(Source passage):
↓↓↓
7 draft questions covering busts, steals, and the money behind it all.
21. In the 1984 NBA Draft, which player was selected second overall, one pick ahead of Michael Jordan? (Easy)
Answer: Sam Bowie, center, picked by the Portland Trail Blazers. Houston took Hakeem Olajuwon first. Chicago grabbed Jordan third.
Why it stumps people: Olajuwon at number one is defensible. He won two championships. But Sam Bowie over Michael Jordan? Portland needed a center. Bowie was 7’1”. Jordan was a shooting guard. So the Blazers made what seemed like a logical positional pick. Logical, and catastrophic.
22. In the 2003 NBA Draft, LeBron James went first overall. Who was picked second? (Medium)
Answer: Darko Miličić, selected by the Detroit Pistons. The rest of the top five: Carmelo Anthony (#3), Chris Bosh (#4), and Dwyane Wade (#5).
↑↑↑
(Source material):
↓↓↓
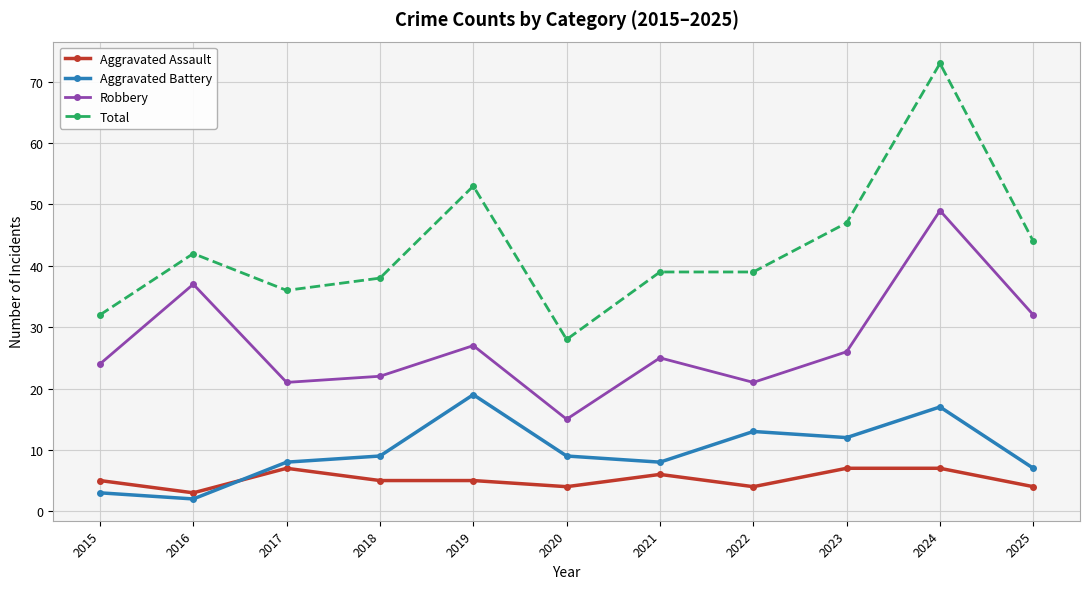

True or false: Aggravated Assault and Robbery cross at least once.

False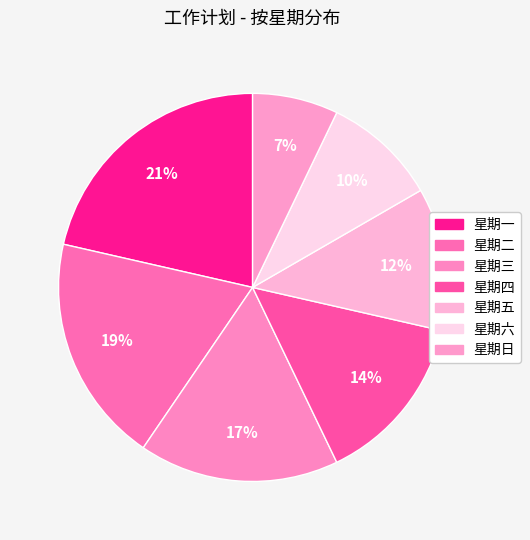

Count the number of slices in the pie.

7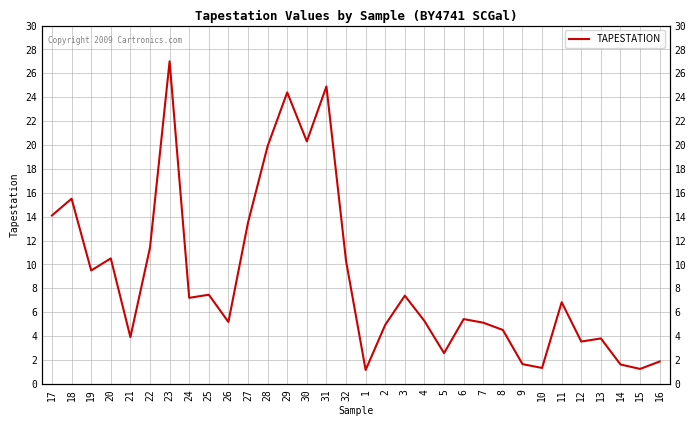

Rank the categories by value from lowest to highest.

1, 15, 10, 14, 9, 16, 5, 12, 13, 21, 8, 2, 7, 26, 4, 6, 11, 24, 3, 25, 19, 32, 20, 22, 27, 17, 18, 28, 30, 29, 31, 23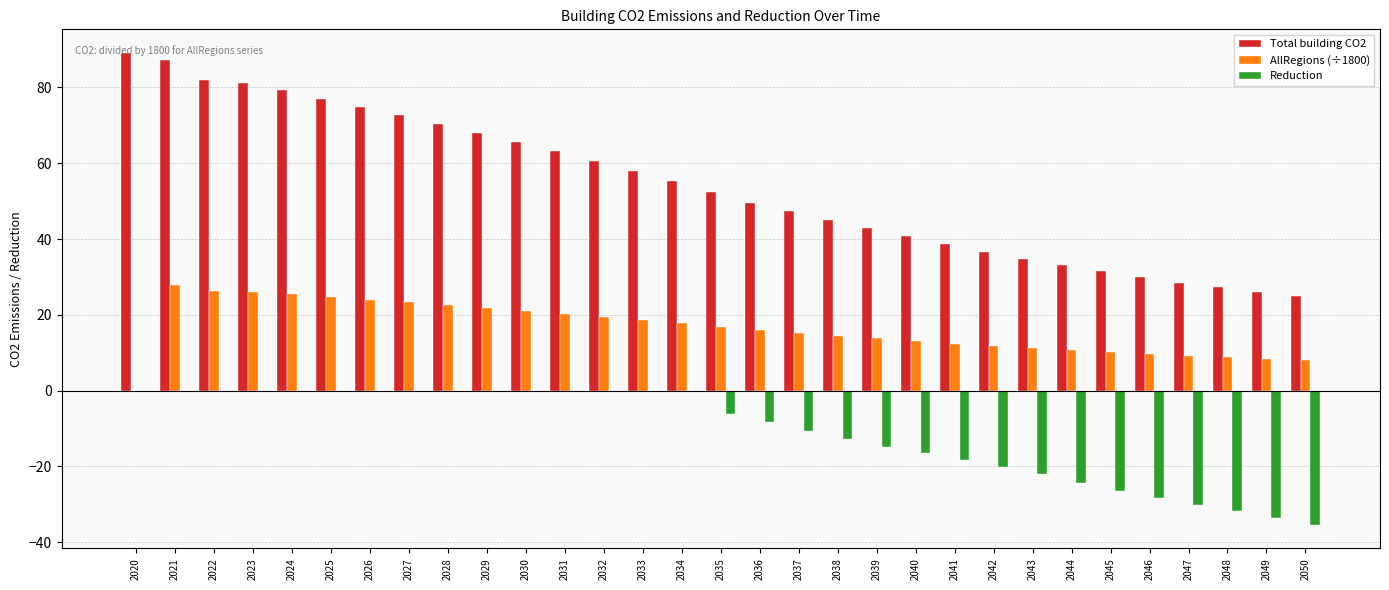

Between 2035 and 2044, which series saw the biggest shift?

Total building CO2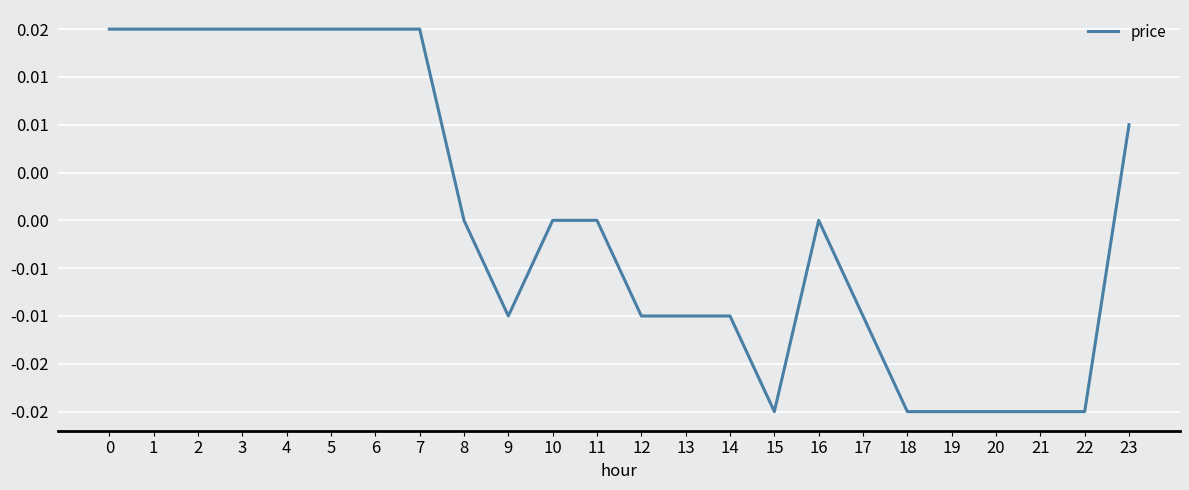

At which category does the data reach its first local valley?

9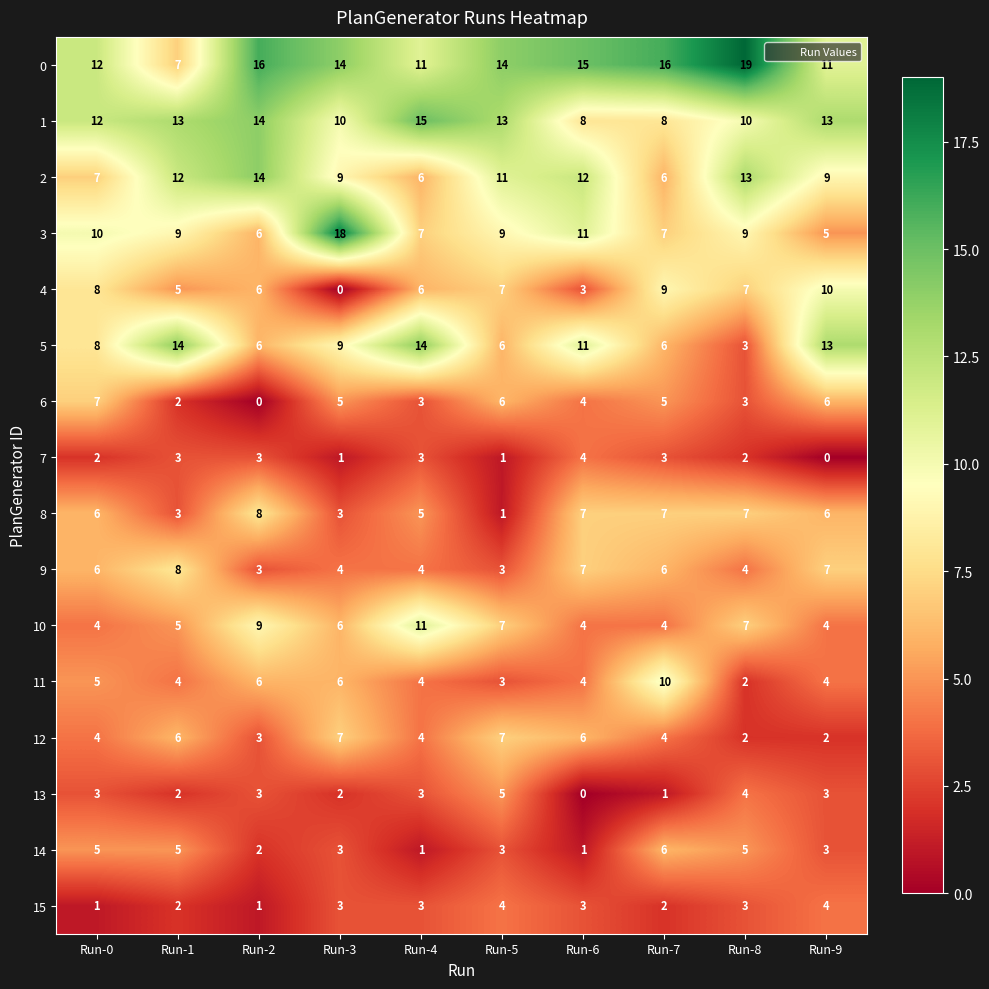

Count the number of categories in the chart.

10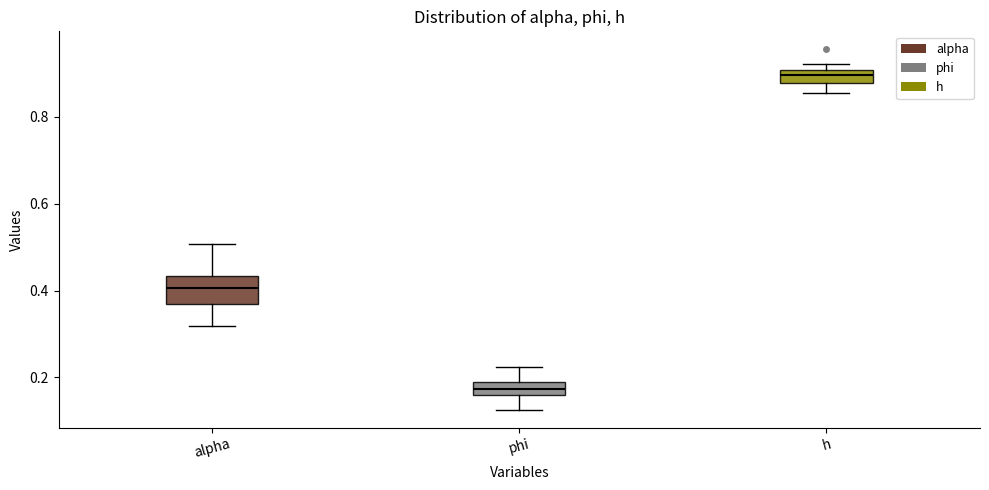

Comparing the boxes themselves (not the whiskers), which one is the tallest?

alpha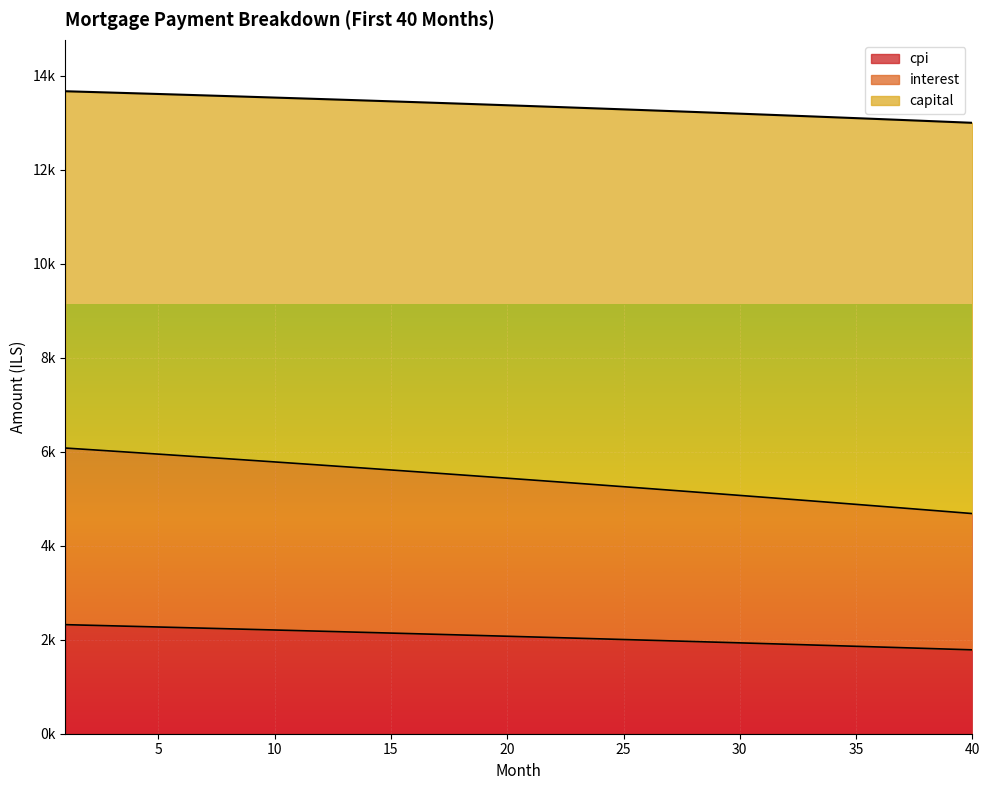

True or false: capital has more than 0 interior local peaks.

False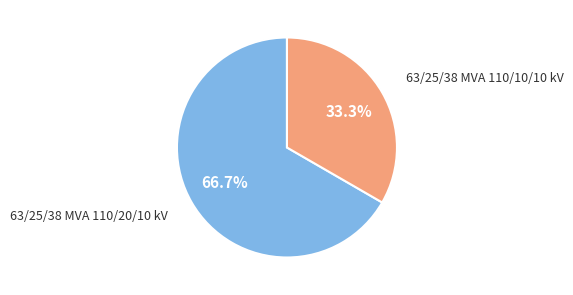

Is there any slice that represents more than half of the pie?

Yes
↑↑↑
Using the NBA draft trivia text, answer each of these on its own line:
(a) Which team picked first in the 1984 draft?
(b) How tall was Sam Bowie?
(c) Who was picked fifth in the 2003 draft?

(a) Houston
(b) 7’1”
(c) Dwyane Wade